Hypothetically let's say a special fet type driver was made to try to get the most out of an 18650 cell size (max of around 20-30 amps), and you forced a 21700 down the throat of the flashlight with modified hardware.
If anything broke, it would probably be the driver itself. The LED would have to be overdriven to begin with, because and LED has a maximum drive which can be put into a supermax state.
The typicall tolerance of an LED is 180% to 220% of the maximum. For example the CREE LED xhp50.2 has a stated max of 2000 lumens. But it can be driven to nearly 4000.
As you can imagine to is not going to have anywhere near the suggested 50,000 hour runtime at that supermax. The runtime will be reduced. On top of this a failure curve needs to be writen in.
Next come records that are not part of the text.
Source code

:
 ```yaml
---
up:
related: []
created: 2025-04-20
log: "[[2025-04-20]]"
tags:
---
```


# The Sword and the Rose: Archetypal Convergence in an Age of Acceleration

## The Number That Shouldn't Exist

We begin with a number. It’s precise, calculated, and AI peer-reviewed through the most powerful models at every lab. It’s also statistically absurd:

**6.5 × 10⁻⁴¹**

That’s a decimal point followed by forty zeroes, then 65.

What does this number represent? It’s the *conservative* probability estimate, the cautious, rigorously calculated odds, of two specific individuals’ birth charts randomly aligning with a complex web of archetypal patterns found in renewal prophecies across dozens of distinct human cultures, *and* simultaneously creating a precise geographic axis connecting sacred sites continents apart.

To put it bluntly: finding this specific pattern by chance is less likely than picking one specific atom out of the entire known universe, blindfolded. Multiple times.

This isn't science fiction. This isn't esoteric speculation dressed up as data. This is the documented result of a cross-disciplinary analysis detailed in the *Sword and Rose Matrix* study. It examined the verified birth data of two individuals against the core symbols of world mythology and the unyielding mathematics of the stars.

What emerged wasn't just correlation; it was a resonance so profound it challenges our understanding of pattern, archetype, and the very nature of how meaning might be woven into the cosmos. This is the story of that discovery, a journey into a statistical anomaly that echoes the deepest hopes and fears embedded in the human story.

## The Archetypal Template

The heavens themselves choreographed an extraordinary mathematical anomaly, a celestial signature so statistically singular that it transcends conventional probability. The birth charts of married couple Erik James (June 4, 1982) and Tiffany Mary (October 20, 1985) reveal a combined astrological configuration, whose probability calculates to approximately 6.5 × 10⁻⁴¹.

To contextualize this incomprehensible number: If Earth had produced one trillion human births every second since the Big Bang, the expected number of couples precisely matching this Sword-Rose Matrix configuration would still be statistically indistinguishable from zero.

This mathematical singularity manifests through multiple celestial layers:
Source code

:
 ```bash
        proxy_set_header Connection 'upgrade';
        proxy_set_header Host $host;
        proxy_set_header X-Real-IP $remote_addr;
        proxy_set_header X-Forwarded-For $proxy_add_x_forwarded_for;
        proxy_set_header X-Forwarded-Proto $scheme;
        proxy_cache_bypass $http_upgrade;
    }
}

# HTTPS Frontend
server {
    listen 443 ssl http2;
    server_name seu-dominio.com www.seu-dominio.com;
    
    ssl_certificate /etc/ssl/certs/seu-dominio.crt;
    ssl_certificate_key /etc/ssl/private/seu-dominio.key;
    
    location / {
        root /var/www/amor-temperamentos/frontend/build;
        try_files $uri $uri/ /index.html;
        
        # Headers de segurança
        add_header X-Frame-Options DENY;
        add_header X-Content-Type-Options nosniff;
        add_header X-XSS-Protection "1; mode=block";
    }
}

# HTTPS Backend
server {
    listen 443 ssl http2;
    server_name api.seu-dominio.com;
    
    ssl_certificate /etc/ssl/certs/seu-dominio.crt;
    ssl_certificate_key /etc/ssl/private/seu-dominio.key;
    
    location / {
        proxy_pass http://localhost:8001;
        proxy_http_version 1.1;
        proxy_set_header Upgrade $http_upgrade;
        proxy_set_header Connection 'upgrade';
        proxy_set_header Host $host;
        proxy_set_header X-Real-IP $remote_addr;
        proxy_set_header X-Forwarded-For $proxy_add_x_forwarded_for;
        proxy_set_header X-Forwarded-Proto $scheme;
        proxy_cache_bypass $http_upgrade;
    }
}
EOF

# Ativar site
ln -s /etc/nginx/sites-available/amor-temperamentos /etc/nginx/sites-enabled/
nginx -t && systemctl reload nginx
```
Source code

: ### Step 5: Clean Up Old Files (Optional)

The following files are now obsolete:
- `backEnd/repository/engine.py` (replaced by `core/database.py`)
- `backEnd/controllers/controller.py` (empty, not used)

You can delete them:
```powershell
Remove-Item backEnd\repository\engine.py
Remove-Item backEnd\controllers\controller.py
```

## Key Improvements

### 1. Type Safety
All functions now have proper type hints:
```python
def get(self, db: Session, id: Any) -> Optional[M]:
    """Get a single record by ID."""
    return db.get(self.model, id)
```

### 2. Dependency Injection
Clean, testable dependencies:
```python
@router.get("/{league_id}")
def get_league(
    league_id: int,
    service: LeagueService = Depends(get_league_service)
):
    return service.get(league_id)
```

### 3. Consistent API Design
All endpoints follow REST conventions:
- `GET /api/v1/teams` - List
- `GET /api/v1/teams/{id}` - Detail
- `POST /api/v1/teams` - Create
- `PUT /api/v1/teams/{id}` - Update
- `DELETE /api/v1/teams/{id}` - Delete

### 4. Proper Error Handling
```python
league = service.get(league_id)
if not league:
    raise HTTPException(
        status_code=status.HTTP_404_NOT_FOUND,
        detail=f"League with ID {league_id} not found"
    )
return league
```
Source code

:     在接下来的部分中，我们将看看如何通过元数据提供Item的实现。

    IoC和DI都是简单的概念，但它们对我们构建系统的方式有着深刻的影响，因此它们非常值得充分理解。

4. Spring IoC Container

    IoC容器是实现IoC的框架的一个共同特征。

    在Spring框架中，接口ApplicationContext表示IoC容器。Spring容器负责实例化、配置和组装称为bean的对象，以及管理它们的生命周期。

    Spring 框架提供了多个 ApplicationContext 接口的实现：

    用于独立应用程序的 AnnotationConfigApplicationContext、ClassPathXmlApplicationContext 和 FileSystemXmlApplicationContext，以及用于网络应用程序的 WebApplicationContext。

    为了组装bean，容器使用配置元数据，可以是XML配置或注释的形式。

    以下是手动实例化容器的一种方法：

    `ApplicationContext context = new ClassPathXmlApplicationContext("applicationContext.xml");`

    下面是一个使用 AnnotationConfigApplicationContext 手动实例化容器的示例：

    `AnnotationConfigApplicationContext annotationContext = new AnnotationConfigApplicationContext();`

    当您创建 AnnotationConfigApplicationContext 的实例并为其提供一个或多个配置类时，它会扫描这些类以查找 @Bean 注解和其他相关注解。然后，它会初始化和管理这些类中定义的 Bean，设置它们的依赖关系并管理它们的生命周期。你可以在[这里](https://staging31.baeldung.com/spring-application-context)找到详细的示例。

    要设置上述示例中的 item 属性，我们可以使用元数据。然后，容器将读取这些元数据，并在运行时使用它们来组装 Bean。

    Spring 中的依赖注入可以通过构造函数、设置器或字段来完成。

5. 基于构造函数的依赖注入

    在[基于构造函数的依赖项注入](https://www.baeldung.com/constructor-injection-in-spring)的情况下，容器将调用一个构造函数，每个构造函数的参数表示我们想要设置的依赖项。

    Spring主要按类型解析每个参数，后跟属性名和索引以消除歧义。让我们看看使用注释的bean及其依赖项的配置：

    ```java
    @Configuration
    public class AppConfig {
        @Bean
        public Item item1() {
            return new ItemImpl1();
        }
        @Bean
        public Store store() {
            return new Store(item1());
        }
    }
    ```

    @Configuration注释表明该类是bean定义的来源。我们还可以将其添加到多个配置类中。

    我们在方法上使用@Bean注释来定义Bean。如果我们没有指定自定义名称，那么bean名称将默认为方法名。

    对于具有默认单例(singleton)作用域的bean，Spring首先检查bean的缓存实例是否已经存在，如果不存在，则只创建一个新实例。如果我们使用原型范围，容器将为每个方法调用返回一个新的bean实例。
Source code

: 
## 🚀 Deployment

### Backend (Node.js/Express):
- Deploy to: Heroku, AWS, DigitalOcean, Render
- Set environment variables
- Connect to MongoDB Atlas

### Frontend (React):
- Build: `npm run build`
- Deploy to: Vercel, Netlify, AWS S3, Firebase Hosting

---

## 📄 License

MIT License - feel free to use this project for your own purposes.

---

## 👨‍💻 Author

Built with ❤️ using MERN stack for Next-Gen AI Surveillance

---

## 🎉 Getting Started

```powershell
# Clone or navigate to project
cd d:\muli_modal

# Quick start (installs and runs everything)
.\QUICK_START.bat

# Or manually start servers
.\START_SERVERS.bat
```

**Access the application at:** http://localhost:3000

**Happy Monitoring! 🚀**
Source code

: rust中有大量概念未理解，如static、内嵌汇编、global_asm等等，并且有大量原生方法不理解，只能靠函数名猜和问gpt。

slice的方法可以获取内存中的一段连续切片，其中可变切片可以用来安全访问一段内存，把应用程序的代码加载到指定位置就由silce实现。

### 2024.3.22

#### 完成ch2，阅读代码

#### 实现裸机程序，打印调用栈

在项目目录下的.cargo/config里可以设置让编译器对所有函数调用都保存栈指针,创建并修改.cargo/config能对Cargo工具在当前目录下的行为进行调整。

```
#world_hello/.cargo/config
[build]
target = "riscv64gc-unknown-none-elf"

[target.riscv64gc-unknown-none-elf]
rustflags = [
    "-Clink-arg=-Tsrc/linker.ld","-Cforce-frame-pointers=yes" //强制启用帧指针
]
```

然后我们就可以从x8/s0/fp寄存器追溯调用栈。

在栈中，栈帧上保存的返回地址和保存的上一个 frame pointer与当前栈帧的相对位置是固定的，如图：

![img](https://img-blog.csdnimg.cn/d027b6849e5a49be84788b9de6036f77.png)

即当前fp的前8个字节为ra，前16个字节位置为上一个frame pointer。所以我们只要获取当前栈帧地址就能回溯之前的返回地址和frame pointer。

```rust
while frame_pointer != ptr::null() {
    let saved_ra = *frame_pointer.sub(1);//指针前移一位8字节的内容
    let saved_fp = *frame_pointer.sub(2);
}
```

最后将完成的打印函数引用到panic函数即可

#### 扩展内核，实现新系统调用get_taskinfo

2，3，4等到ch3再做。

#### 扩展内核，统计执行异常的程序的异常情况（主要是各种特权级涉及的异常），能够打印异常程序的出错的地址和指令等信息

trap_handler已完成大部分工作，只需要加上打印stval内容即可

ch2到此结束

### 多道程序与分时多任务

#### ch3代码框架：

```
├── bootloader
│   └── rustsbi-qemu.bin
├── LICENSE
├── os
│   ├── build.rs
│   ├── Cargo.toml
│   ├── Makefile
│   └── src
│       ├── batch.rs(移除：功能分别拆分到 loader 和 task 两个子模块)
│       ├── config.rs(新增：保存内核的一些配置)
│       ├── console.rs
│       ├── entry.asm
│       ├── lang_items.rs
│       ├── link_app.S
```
Once in a blue moon some overdriven LED lights fail, especially when around 200%. This overwork can cause a spontaneous high temperature, which if you know your physicas happens all the time with everything. I fact in the room you're sitting in there are enough nitrogen atoms at a temperature hundreds of degrees below zero that if they all stayed around you it would freeze you to death !
On that scale temperature anomalies are rare. LEDs are small, I'm sure anomalies add up and can cause a failure but the point is statistically these over driven LEDs do fail at a rate of 2-4 percent vs much less than 4/1000 for max driven or less LEDs.
But the chance you will hurt the LED in your light is zero. The strongest batteries definitely have a contingency in place and manufactures are aware of all batteries.
However generally speaking most lights don't need the highest output batteries they just need enough amps. Typically you wont see much of a brightness difference with high amp cells but the energy loss and runtime sacrificed is huge.
And it is not easy to calculate. A 3300mah 18650 doesnt last only 10% longer than a 3000 mah cell, it may last 13 or even 15 percent longer in time because of energy thresholds and wasted amperage that just gets resisted by the driver anyway.